WORK TO COMPLETE » Print the history passage verbatim, everything from "Mr Nairn encouraged" down to "Clubs and Societies.".

PASSAGE PROVIDED »
···
Our History | Ō Mua

In the 1960s the seeds were planted: a gathering momentum to strengthen local government and voluntary community involvement in supporting the social welfare of citizens.

In 1969 the National Council of Churches (NCC) instigated its Interview 69 study groups, an innovative adult education initiative widely endorsed by civic leaders of the day, including Mr Des Black, then Mayor of Palmerston North.  Interview 69 encouraged nationwide discussion and debate on how best to find solutions to social and community issues.

At a local level leadership was given by Mr Ken Nairn, Town Planner at the time.  Mr Nairn could see beyond the ‘nuts and bolts’ issues of expanding the physical infrastructure of the local authority (roads, drains, buildings etc) to the importance of having a social vision.

Mr Nairn encouraged Mr Crawford, city research planner, and Mr Jim Park, a retired Presbyterian minister, to work on scholarly social research reports on key people issues.  The following titles illustrate the range and focus of this work: Maori Population of Palmerston North 1951 - 1966, Urban and Rural Population of the Manawatu Region, Industrial Employment and Occupation, Senior Citizen Flat Location and Shopping in Palmerston North, Participation in Recreation Groups, Clubs and Societies.
···
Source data

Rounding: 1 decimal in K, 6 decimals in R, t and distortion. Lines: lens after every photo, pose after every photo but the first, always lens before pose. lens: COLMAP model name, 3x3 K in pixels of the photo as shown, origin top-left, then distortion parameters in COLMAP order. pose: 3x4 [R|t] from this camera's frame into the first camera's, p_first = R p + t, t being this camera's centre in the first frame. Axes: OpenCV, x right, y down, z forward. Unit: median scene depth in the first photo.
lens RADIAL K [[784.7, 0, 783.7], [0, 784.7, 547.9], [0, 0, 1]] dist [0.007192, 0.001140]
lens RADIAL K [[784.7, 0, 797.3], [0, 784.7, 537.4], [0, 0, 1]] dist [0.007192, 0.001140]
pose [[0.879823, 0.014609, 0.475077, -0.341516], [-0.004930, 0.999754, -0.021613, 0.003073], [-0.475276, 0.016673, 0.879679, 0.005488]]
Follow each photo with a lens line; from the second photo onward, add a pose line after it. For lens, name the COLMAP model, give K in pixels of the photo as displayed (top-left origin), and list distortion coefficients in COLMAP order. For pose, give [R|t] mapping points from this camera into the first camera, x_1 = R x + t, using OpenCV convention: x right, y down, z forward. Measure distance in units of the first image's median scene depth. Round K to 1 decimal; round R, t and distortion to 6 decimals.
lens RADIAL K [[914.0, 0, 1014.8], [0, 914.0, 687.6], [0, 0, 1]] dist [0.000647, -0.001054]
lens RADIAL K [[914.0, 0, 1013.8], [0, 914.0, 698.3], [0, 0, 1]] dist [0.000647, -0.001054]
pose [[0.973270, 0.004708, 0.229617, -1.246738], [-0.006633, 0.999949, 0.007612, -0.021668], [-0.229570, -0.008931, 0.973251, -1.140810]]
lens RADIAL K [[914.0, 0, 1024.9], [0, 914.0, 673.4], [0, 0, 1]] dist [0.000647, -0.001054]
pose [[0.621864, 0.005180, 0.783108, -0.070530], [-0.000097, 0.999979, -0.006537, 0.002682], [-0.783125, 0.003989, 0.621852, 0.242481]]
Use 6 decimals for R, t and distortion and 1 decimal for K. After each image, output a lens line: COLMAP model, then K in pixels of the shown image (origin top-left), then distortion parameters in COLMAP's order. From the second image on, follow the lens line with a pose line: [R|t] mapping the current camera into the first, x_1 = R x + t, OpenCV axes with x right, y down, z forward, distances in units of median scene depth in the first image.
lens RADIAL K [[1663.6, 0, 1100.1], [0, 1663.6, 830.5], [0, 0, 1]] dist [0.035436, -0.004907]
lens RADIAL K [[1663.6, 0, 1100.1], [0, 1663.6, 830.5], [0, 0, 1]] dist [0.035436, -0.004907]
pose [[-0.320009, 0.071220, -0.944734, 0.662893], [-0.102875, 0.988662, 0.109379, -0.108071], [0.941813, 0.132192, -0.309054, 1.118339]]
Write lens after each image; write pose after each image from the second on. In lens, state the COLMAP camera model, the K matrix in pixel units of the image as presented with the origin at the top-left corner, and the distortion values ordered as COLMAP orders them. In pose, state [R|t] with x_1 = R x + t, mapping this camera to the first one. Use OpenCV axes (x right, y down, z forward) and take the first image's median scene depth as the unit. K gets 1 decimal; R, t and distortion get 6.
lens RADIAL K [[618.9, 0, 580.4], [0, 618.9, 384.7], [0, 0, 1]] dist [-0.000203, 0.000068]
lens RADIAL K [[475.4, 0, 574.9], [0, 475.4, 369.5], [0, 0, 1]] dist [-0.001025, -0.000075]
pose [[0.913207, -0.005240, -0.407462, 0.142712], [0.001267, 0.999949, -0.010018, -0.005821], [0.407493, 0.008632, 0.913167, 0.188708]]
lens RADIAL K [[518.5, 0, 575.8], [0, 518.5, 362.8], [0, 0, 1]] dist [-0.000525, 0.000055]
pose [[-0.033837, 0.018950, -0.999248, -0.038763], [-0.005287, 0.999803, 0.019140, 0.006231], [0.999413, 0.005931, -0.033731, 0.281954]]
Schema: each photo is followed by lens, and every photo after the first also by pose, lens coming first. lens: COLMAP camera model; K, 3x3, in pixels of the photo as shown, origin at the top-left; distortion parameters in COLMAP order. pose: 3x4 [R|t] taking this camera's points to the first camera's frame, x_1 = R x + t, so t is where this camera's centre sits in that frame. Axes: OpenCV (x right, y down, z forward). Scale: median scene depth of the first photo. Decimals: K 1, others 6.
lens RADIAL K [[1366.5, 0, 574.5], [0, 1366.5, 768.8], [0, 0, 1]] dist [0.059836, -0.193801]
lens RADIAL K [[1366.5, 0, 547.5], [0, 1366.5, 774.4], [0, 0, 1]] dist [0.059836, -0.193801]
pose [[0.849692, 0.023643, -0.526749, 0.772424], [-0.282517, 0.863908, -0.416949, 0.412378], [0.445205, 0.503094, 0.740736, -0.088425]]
···
EXPECTED ANSWER »
Mr Nairn encouraged Mr Crawford, city research planner, and Mr Jim Park, a retired Presbyterian minister, to work on scholarly social research reports on key people issues.  The following titles illustrate the range and focus of this work: Maori Population of Palmerston North 1951 - 1966, Urban and Rural Population of the Manawatu Region, Industrial Employment and Occupation, Senior Citizen Flat Location and Shopping in Palmerston North, Participation in Recreation Groups, Clubs and Societies.